[INPUT — start]

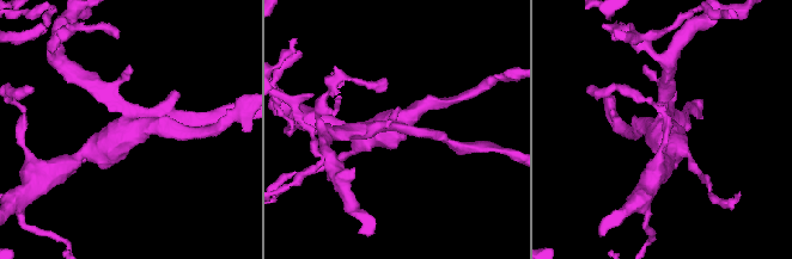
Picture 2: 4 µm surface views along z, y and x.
show(em, planes, plain, picture 2, (124, 128))
now the EM

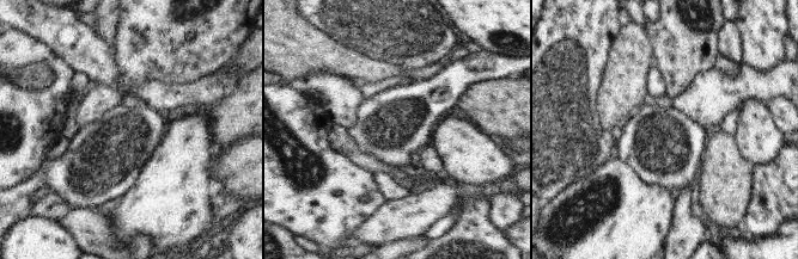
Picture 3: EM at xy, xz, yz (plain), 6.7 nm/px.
show(em, planes, borders, same)

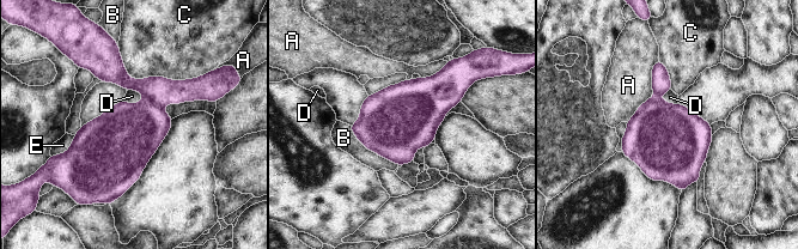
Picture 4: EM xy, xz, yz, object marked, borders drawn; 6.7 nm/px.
cut(picture 4, (159, 90))
460 nm wide; A, B, C, D and E are other cells; border along (146, 97), (162, 107) in picture 4; a second cell is stuck on

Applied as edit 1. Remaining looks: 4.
show(em, xz, step 4, tint, picture 1, (925, 269))
sharp bend

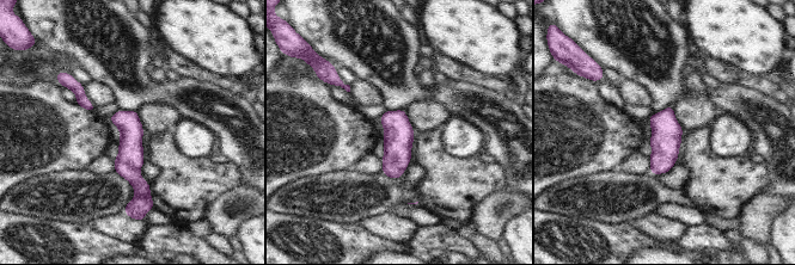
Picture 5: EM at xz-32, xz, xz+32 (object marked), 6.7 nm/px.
show(em, xy, step 16, borders, same)
another direction

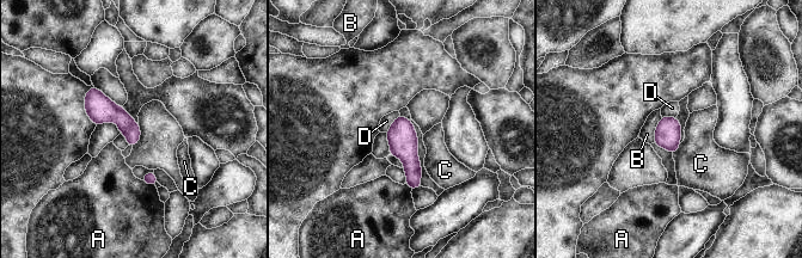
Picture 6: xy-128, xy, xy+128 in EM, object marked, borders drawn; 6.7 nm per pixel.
skip()
A, B, C and D are other cells; border along (399, 115), (386, 133) in picture 6; all the same cell

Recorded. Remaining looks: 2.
finish(cut at picture 4, rest unchecked)

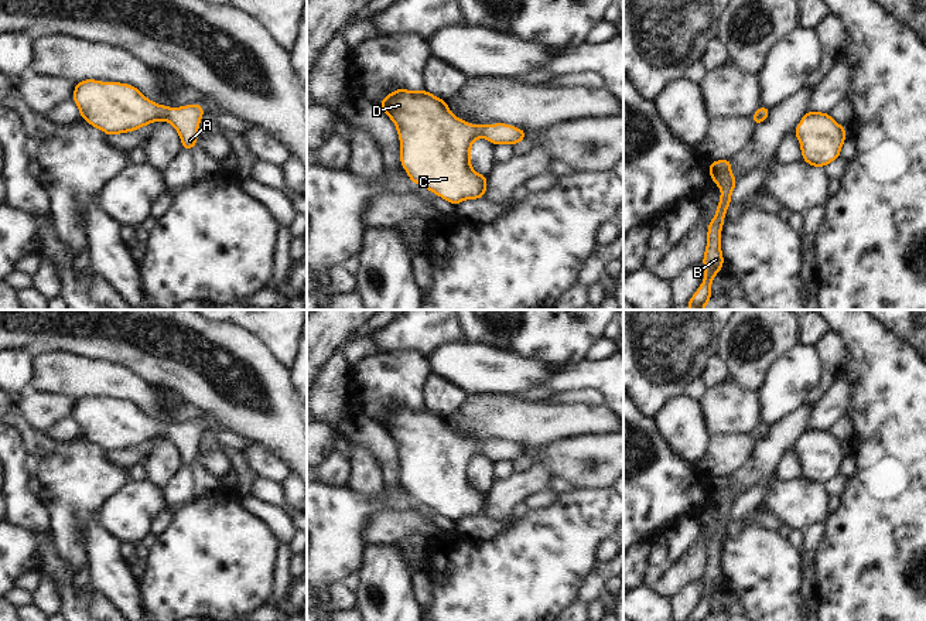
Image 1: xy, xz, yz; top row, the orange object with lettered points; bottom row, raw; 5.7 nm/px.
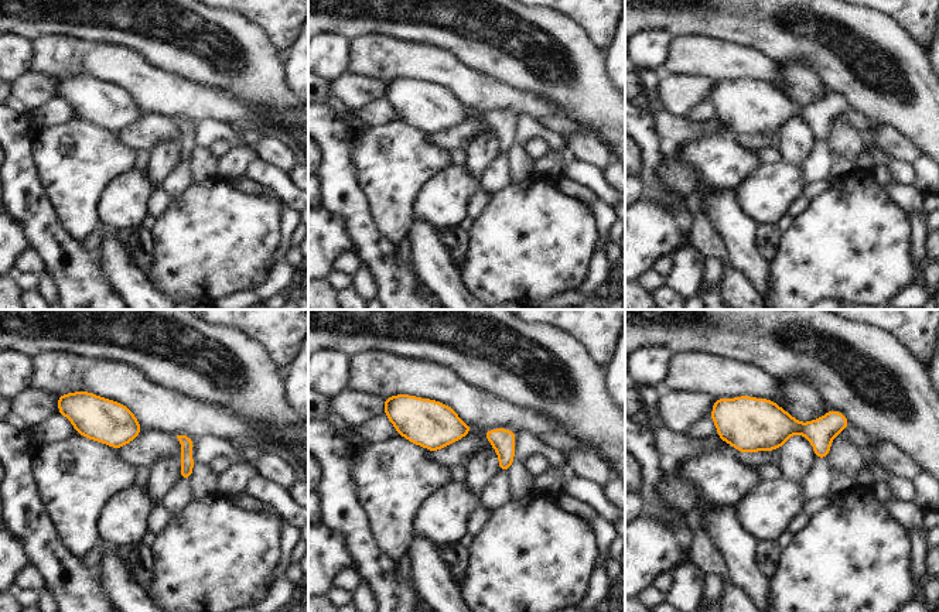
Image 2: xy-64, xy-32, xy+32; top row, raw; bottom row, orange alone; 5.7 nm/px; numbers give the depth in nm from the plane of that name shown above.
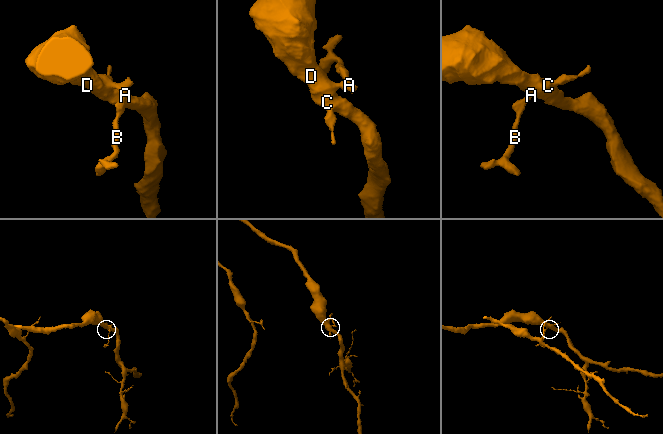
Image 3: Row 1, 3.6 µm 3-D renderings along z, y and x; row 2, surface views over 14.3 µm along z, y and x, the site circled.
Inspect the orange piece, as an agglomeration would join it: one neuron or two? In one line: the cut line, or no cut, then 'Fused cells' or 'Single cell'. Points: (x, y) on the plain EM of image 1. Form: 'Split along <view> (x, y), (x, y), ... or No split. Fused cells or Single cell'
No split. Single cell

[INPUT — finish]

Provide the listing above once more, exactly, with the pictures removed.

Picture 2: 4 µm surface views along z, y and x.
show(em, planes, plain, picture 2, (124, 128))
now the EM

Picture 3: EM at xy, xz, yz (plain), 6.7 nm/px.
show(em, planes, borders, same)

Picture 4: EM xy, xz, yz, object marked, borders drawn; 6.7 nm/px.
cut(picture 4, (159, 90))
460 nm wide; A, B, C, D and E are other cells; border along (146, 97), (162, 107) in picture 4; a second cell is stuck on

Applied as edit 1. Remaining looks: 4.
show(em, xz, step 4, tint, picture 1, (925, 269))
sharp bend

Picture 5: EM at xz-32, xz, xz+32 (object marked), 6.7 nm/px.
show(em, xy, step 16, borders, same)
another direction

Picture 6: xy-128, xy, xy+128 in EM, object marked, borders drawn; 6.7 nm per pixel.
skip()
A, B, C and D are other cells; border along (399, 115), (386, 133) in picture 6; all the same cell

Recorded. Remaining looks: 2.
finish(cut at picture 4, rest unchecked)

Image 1: xy, xz, yz; top row, the orange object with lettered points; bottom row, raw; 5.7 nm/px.
Image 2: xy-64, xy-32, xy+32; top row, raw; bottom row, orange alone; 5.7 nm/px; numbers give the depth in nm from the plane of that name shown above.
Image 3: Row 1, 3.6 µm 3-D renderings along z, y and x; row 2, surface views over 14.3 µm along z, y and x, the site circled.
Inspect the orange piece, as an agglomeration would join it: one neuron or two? In one line: the cut line, or no cut, then 'Fused cells' or 'Single cell'. Points: (x, y) on the plain EM of image 1. Form: 'Split along <view> (x, y), (x, y), ... or No split. Fused cells or Single cell'
No split. Single cell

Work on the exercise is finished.